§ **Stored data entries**
********

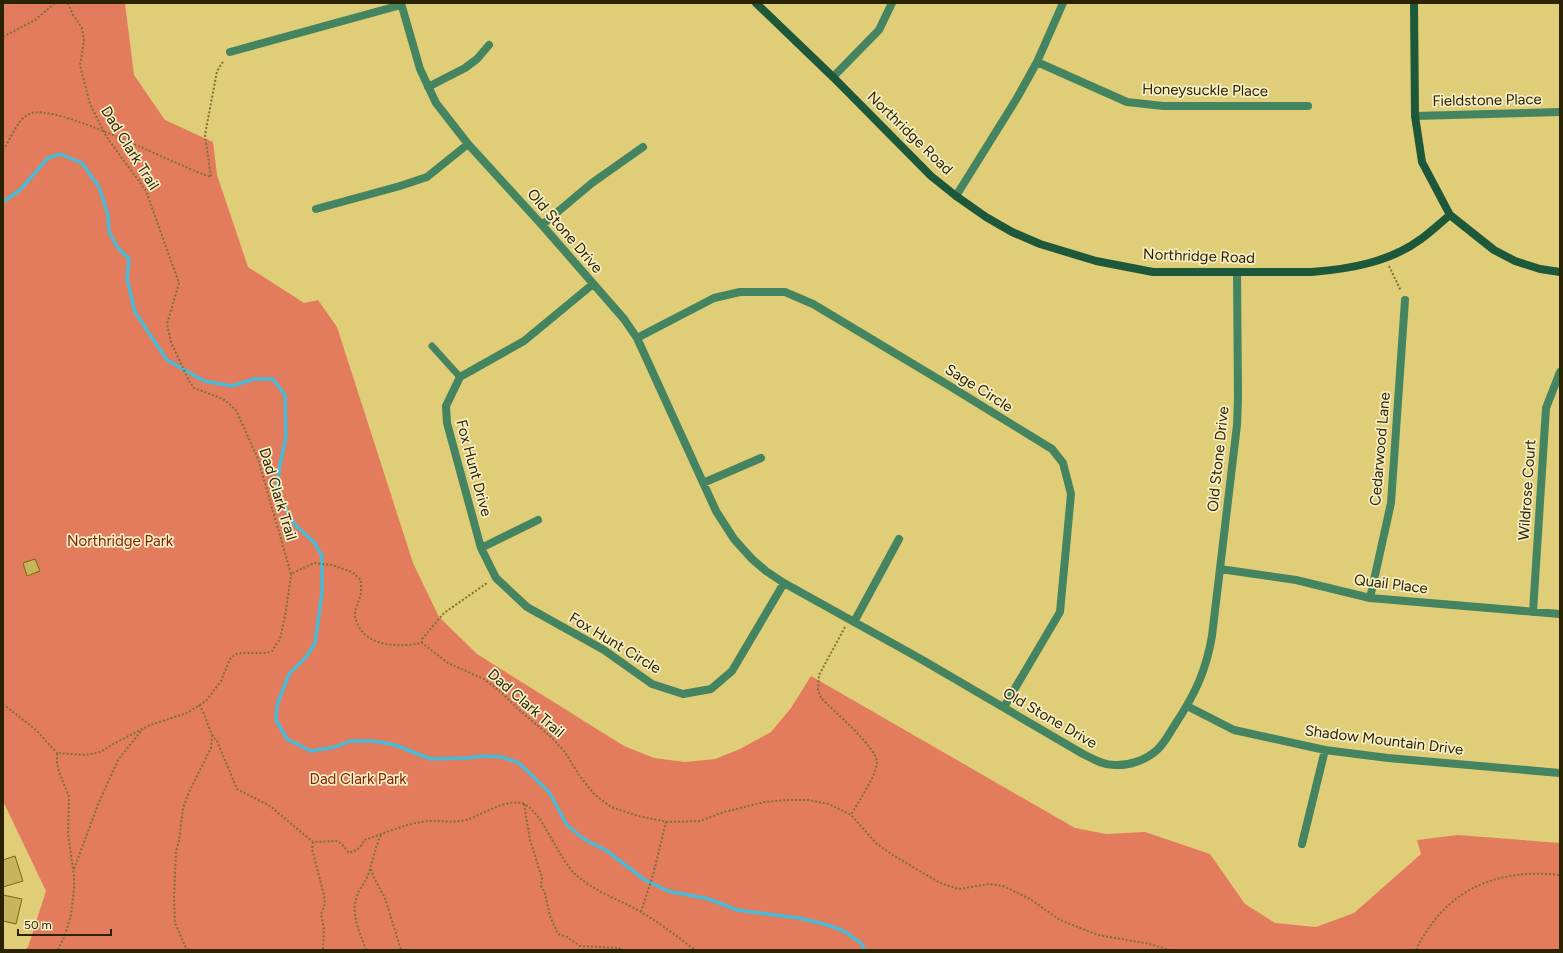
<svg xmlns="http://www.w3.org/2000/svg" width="1563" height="953" font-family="Figtree,sans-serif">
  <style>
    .green { fill: #e27c5d }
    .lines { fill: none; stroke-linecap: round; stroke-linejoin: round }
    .stream { stroke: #4abad6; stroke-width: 3.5 }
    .building { fill: #c7b45f; stroke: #7b6900 }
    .path { stroke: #7d7036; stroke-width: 2; stroke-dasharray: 2 2; stroke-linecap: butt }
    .lane { stroke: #448460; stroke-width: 7 }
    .street { stroke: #448460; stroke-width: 8 }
    .secondary { stroke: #1e583a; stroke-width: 8 }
    .labels { text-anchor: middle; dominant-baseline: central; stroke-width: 3.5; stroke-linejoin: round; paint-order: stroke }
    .street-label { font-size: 15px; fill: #2b2300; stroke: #f7eec5 }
    .park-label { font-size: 15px; fill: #802402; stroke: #f7eec5 }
  </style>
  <rect width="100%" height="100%" fill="#e0cd77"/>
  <!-- green -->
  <path class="green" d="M 3,3 L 125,3 L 134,75 L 165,120 L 213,142 L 217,175 L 248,267 L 304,303 L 318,300 L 337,327 L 413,563 L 439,617 L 477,654 L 624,746 L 654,758 L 685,762 L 715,759 L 740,749 L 771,732 L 791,708 L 811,676 L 1075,828 L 1106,834 L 1145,832 L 1210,854 L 1245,904 L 1275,923 L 1316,927 L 1354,913 L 1421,854 L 1417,840 L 1458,835 L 1560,843 L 1560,950 L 24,950 L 28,947 L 46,891 L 3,801 Z"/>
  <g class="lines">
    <!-- stream -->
    <path class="stream" d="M 3,202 L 20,190 L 48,158 L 60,154 L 82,163 L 99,187 L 108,215 L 109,232 L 118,248 L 129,259 L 127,279 L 135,312 L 167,360 L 204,381 L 232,386 L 254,379 L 273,379 L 285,395 L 286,437 L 280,464 L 277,485 L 285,508 L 296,526 L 314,542 L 322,556 L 322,593 L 315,643 L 306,657 L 289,674 L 277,705 L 276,720 L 287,739 L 311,751 L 335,747 L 350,741 L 373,741 L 395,745 L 431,759 L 465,758 L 485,756 L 502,757 L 519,763 L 549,792 L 567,825 L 584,839 L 607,851 L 645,880 L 668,891 L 709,899 L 737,910 L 799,918 L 824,924 L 842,930 L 861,943 L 865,950"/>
  </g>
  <!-- building -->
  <path class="building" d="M 35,559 L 40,571 L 27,576 L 23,563 Z
    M 15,856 L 23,881 L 3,887 L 3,860 Z
    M 3,895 L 22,899 L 16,924 L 3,921 Z"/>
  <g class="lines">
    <!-- path -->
    <path class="path" d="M 68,3 L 73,15 L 82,28 L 84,41 L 80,65 L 90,104 L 106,136 L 146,191 L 179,283 L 167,324 L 171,342 L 189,381 L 194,388 L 223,399 L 236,410 L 258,459 L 291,574 L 314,563 L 332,565 L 352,572 L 361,580 C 361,584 361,589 361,593 C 360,601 354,607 355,616 C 355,619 357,622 358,625 C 369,648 401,647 422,643 L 448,663 L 484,679 L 501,692 L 517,708 L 551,737 L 565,752 L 579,775 L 594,794 L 611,807 L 638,816 L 668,822 L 700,821 L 724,812 L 764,802 L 787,800 L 808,800 L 829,804 L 851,815 L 876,843 L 891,854 L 940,883 L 959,889 L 989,884 L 1003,886 L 1030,899 L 1060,920 L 1098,935 L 1150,944 L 1170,950
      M 3,37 L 35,20 L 55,3
      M 3,150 C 11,139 16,121 29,114 C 55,101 178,167 211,177 L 205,135 L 217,71 L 224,60
      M 1389,266 L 1401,291
      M 845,627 L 819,675 L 818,690 L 821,698 C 833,710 877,748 877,762 C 878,773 857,804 851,815
      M 422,643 L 422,639 L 444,613 L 487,583
      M 3,704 L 36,730 L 57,753
      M 199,705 C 207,716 208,732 217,741 L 237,789 L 270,806 L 313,842 L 336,841 L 342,844 L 349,853 C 357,850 361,848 364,840 C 383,834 402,825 421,822 C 437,819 451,824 466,820 C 482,815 508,797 524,804 C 543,813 558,858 575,874 C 594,892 621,900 643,913 C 661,924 678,937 695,950
      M 524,804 L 530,840 L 542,878 L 541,886 L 545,893 L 550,916 L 558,934 L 567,937 L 580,946 L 619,948 L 621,950
      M 313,842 L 312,849 L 324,895 L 325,904 L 321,914 L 324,929 L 323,950
      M 74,869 L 99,802 L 118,760 L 141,731
      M 371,869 L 373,876 L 385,898 L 401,950
      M 641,912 L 653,875 L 666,822
      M 58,950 L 65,935 L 71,915 L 74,889 L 74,875 L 68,834 L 69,797 L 59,772 L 57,763 L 57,753 L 86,755 L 100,752 L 117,742 L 150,725 L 187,713 L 206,701 L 221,681 L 230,659 L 236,654 L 242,653 L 266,653 L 272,651 L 280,639 L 286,611 L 291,574
      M 189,950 L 185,946 L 175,923 L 174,898 L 176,851 L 179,841 L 183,808 L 189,792 L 211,748 L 212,736
      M 366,950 C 360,932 350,915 357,896 C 358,891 362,887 364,883 C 367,878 370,871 371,865 C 375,854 376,844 382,833
      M 1416,950 C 1445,890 1495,868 1560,875"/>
    <!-- lane -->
    <path class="lane" d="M 432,346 L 460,377"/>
    <!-- street -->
    <path class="street" d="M 401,3 L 420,69 L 436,103 L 468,144 L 542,225 L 624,319 L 637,338 L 716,511 L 734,539 L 752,559 L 766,571 L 784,583 L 919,658 L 1083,754 C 1093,759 1103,765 1114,765 C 1129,766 1146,760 1157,750 C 1165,743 1170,732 1176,723 C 1195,694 1206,671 1212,636 L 1237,425 L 1238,398 L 1237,272
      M 230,52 L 401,5
      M 1037,62 L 1127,102 L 1163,106 L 1308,106
      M 833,77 L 879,30 L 892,3
      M 428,87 L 465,68 L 477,59 L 489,45
      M 1415,116 L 1560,112
      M 956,196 L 1017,98 L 1037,62 L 1063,3
      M 316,209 L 400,186 L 427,177 L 468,144
      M 542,225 L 592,183 L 643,147
      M 593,284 L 524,341 L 460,377 L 446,406 L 447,423 L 481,548 L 496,578 L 527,607 L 604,650 L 652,684 L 683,694 L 711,689 L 732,671 L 784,583
      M 637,338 L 714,298 L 740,292 L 785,292 L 813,304 L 948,385 L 1052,449 L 1063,463 L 1071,494 L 1060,612 L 1004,707
      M 703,483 L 761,458
      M 481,548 L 538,520
      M 1220,569 L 1296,580 L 1370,598 L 1560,614
      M 1370,598 L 1391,503 L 1405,300
      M 1533,612 L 1546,408 L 1560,372
      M 854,622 L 899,539
      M 1187,706 L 1234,730 L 1325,750 L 1388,758 L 1560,773
      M 1302,844 L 1325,750"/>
    <!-- secondary -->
    <path class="secondary" d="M 756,3 L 833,77 L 931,176 L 956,196 L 986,217 L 1012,232 L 1040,244 L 1096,261 L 1153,272 L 1312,272 C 1350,269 1390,262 1421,239 C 1431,232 1440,223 1450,215
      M 1414,3 L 1415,116 L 1422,162 L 1450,215 L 1494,250 L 1515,261 L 1540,269 L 1560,272"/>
  </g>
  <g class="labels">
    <!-- street labels -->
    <g class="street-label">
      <text transform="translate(1205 90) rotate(1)">Honeysuckle Place</text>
      <text transform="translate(1487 100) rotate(-1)">Fieldstone Place</text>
      <text transform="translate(910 133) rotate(44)">Northridge Road</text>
      <text transform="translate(130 148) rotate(58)">Dad Clark Trail</text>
      <text transform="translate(565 231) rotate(49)">Old Stone Drive</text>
      <text transform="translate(1199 256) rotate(2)">Northridge Road</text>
      <text transform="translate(979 388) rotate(32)">Sage Circle</text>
      <text transform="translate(1380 449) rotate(-85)">Cedarwood Lane</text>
      <text transform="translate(1218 459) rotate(-84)">Old Stone Drive</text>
      <text transform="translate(474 468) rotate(75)">Fox Hunt Drive</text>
      <text transform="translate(1527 490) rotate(-86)">Wildrose Court</text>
      <text transform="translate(278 494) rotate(73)">Dad Clark Trail</text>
      <text transform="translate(1391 584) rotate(7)">Quail Place</text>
      <text transform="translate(615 643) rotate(31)">Fox Hunt Circle</text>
      <text transform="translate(526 703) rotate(41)">Dad Clark Trail</text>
      <text transform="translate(1050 718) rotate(30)">Old Stone Drive</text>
      <text transform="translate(1384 740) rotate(7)">Shadow Mountain Drive</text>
    </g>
    <!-- park labels -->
    <g class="park-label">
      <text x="120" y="541">Northridge Park</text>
      <text x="358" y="779">Dad Clark Park</text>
    </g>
  </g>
  <!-- border -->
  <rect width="1563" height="953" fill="none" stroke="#2b2300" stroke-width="8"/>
  <!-- scale -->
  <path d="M18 929v6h93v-6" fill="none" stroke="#2b2300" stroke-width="2"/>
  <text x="24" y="929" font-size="12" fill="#2b2300" stroke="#f7eec5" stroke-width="3" paint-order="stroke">50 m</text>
</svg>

********

§ **What is required**
Filter the records above down to the lines that hold the string "linecap".

§ **Task solution**
    .lines { fill: none; stroke-linecap: round; stroke-linejoin: round }
    .path { stroke: #7d7036; stroke-width: 2; stroke-dasharray: 2 2; stroke-linecap: butt }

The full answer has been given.